You compose yourself.

“Well, most days I nap through the morning, but I find the flask in my desk drawer helps with the afternoons.”

She laughs. You’ve said something she finds clever. You’re tempted to keep talking, but have enough sense to leave her wanting more. You’d only risk rambling, though impulsively, you belt out beneath your breath, “Little shots of whiskey,” in a warbling schoolmarmish falsetto that makes her laugh harder.

It seems she’s noticed you before. She might even think you’re attractive. You used to pick up on these things more readily. She probably pursued bad boys back in her day, hard-drinking cynical hipsters; then settled down with a stable guy, someone with your same pretense. But she can sense the remnants of old desires in you. Of course, you could be making this up, but you need to buy into the fantasy, and the way she leans toward you and half-whispers, even though there’s no one else in the elevator, seems convincing. By the time the doors open, you’ve exchanged names. You assume that over the coming weeks, you’ll nod and say hello to one another, trade grumblings about how hard it is to drag yourself into the office.

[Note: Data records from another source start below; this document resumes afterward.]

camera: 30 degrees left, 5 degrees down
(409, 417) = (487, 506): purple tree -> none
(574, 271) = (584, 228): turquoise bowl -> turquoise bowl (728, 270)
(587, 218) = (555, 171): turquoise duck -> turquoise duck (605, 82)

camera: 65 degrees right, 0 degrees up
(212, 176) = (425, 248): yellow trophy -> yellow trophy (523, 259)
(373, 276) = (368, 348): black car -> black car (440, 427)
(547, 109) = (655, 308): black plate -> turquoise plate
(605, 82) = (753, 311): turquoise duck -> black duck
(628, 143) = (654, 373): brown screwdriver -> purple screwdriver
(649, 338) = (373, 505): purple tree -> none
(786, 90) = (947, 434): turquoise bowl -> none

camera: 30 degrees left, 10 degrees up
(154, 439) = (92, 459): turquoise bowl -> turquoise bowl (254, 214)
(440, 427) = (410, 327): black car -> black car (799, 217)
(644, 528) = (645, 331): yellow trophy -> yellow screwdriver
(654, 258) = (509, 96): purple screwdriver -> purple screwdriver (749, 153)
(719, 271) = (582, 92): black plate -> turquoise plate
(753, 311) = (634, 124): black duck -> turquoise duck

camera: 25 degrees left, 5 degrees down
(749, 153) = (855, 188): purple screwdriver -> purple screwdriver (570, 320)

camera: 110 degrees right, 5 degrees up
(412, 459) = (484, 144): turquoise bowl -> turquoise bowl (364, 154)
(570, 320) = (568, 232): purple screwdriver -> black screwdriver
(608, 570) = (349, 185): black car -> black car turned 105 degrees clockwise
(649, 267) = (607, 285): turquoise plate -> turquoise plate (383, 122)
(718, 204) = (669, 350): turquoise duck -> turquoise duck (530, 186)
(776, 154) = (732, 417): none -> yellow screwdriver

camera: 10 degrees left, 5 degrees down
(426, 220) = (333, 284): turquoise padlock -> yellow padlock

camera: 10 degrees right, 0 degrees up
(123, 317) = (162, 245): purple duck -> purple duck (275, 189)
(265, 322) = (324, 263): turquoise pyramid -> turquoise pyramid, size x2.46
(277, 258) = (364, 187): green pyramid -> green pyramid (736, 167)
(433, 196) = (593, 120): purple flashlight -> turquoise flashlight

It gives you something to look forward to, if only for a few seconds each day.

Passing the guard at his desk, he says, “Good night,” which is odd. He generally looks away, pretends you’re not there. But you’re in a good mood now, ready to share this benevolent light with anyone else who needs it.

“Good night,” you call, and he scowls like you’ve slapped him in the face.

“I wasn’t talking to you,” he says.

For a second, it almost ruins your high. You’ve never had a “good night” rescinded before, but the insult doesn’t faze you long. As you open the door and the cool night air hits your face, you’re happy. Tomorrow, with all its concerns, will come and come again until it doesn’t, but you’re alive, you’re walking alongside an attractive young woman who finds the guard’s reaction as oddly entertaining as you, and the elevator your rode, despite your premonitions of doom, didn’t fall today.